Il testo di legge presentato propone di estendere la durata legale di conformità (ossia anche la garanzia) a 3 anni dal 2014; a 5 anni dal 2016 contro i 2 attuali. Le associazioni consultate il mese scorso per la redazione della proposta di legge vorrebbero portare la durata finale a 10 anni ma come ha spiegato Jean-Vincent Placé uno degli autori del testo di legge:

Vogliamo trovare un compromesso. la maggior parte dei prodotti sarebbero destinati a durare 5 anni e dunque i fabbricanti non dovrebbero essere particolarmente penalizzati e anzi potrebbe essere una forma di concorrenza.
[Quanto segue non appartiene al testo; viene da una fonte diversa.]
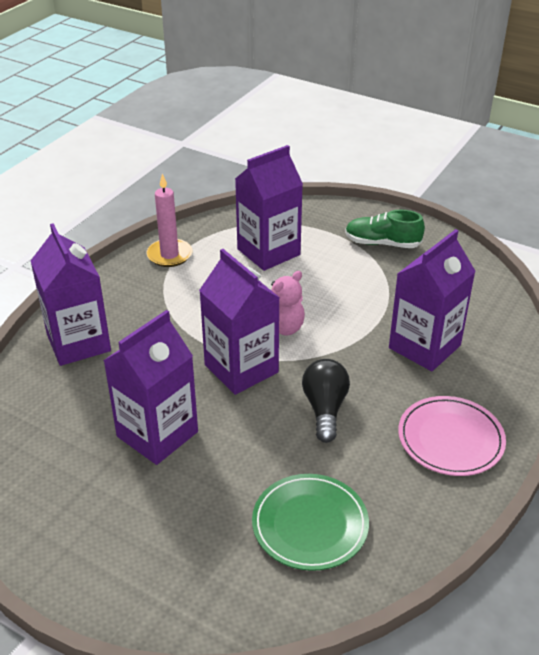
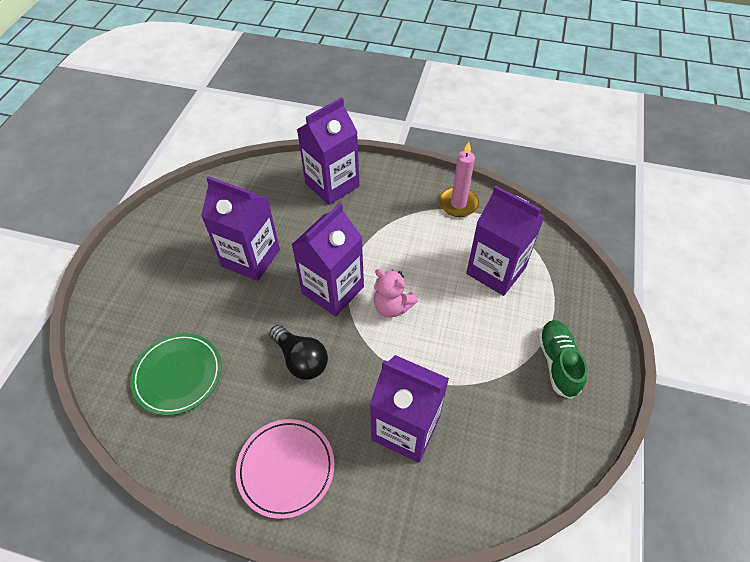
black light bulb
Ad esempio la Kia ha fatto della sua garanzia di 7 anni un sostanzioso argomento di marketing. La legge propone anche la possibilità che i pezzi di ricambio indispensabili alla riparazione di un prodotto siano detassati per 10 anni così da sostenere le riparazioni. Spiega ancora Placé:

L’incentivo consiste nel prendere pezzi di ricambio che non siano tassati sopratutto per quegli oggetti usati collettivamente e se la riparazione non è possibile si può pensare a prodotti riparati dello stesso tipo. La sfida nella discussione al Senato che si terrà il prossimo 23 aprile sarà certamente sostenere il minor sfruttamento delle risorse e la minor produzione di rifiuti ma anche convincere i produttori a guardare al mercato dei ricambi e delle riparazioni.